Als RB-Leipzig-Fan hat man bei solchen Schlagzeilen inzwischen fast schon reflexartig schlechte Laune. Kaum entwickelt sich ein Spieler mal Weltklasse-verdächtig, stehen gefühlt halb Europa und sämtliche Premier-League-Milliardäre vor der Tür.
Und jetzt also Yan Diomande.
19 Jahre alt, unglaublich schnell, technisch brutal stark, dabei bodenständig und offensichtlich mit mehr Charakter ausgestattet als manche Bundesliga-Diva mit 32. Genau solche Spieler machen Hoffnung, dass RB eben doch mehr sein kann als nur die teuerste Durchgangsstation Europas.
Endlich mal einer, der Dankbarkeit zeigt
Was bei Diomande besonders auffällt:
Der Junge klingt nicht wie ein Fußballroboter aus der Berater-Agentur.
Wenn er sagt, RB Leipzig habe seiner Familie und seiner Mutter geholfen und er wolle dem Verein etwas zurückgeben, dann wirkt das ehrlich.

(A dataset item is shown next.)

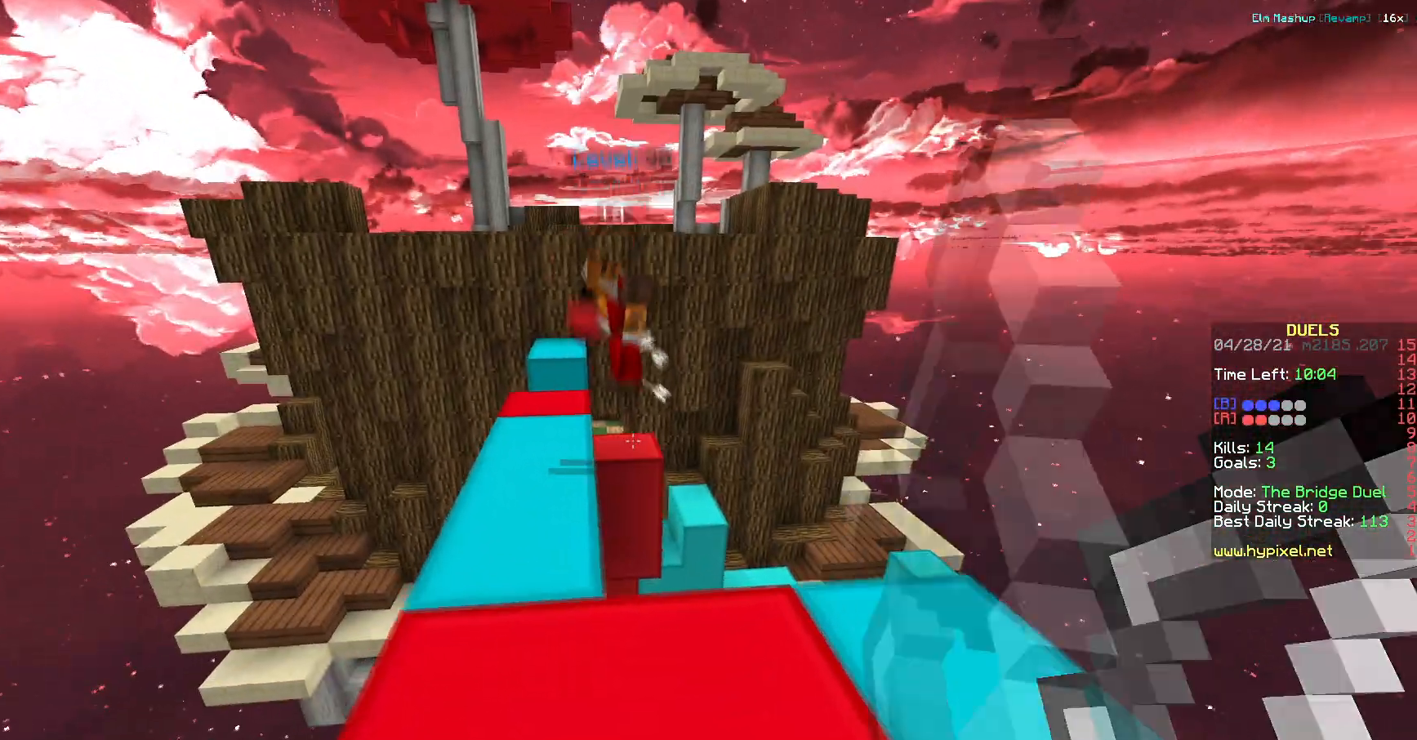
{"keys": ["w"], "events": [[67, "a", "up"]]}
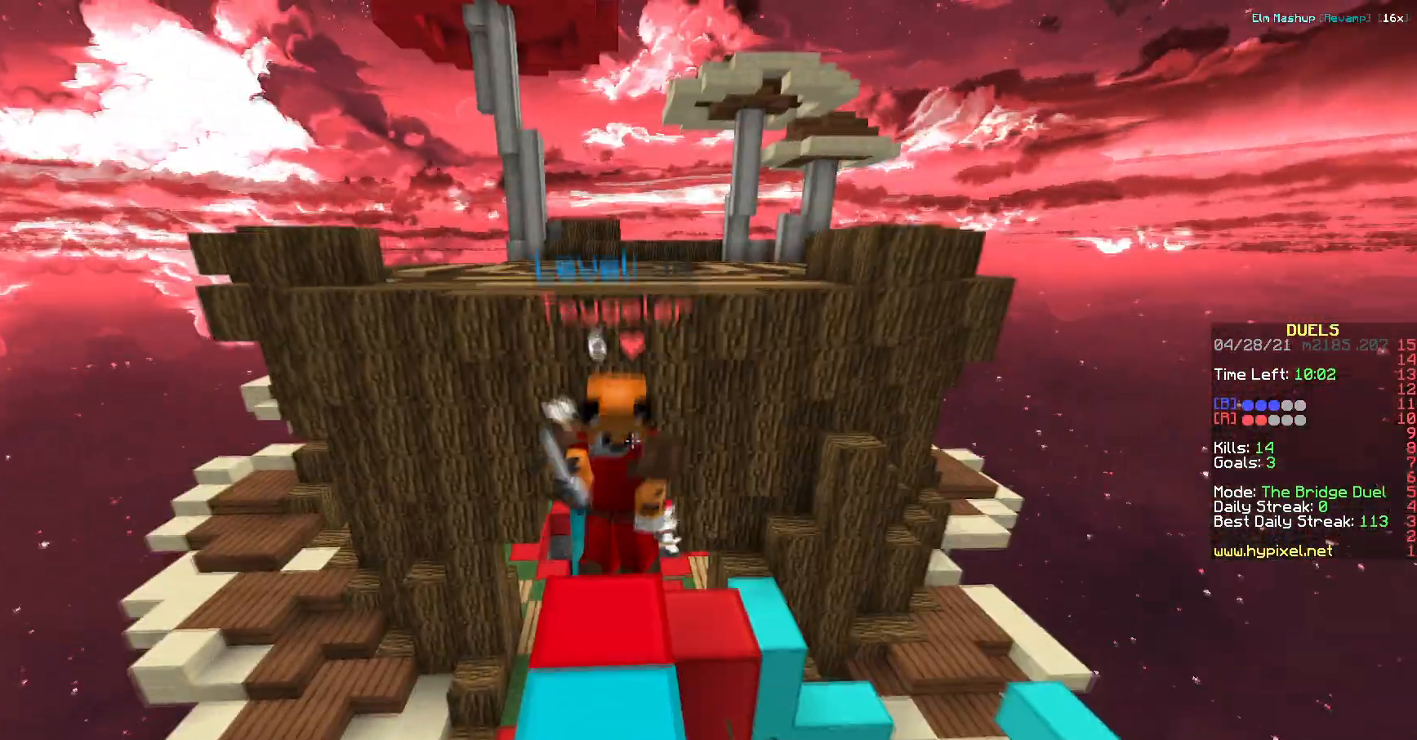
{"keys": ["d", "w"], "events": [[100, "a", "down"], [266, "a", "up"], [283, "d", "down"]]}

Fast schon ungewohnt ehrlich im modernen Fußballgeschäft.
Normalerweise laufen Interviews heute ja eher so:
„Ich konzentriere mich nur auf das nächste Spiel.“
„Der Verein entscheidet.“
„Wir werden sehen.“
Bei Diomande merkt man dagegen:
Der versteht offenbar tatsächlich, was ihm Leipzig ermöglicht hat.
Genau solche Spieler braucht RB
RB hat in den letzten Jahren viele Talente hervorgebracht – aber oft zu früh verloren.
Kaum performt einer konstant, kreisen schon Bayern, Liverpool, PSG oder irgendein Premier-League-Klub mit unbegrenztem Staatsfonds-Geld über Leipzig.
Deshalb wäre es extrem wichtig, diesmal ein Zeichen zu setzen:
Nicht sofort verkaufen.
Nicht sofort einknicken.
Nicht wieder nur Ausbildungsverein spielen.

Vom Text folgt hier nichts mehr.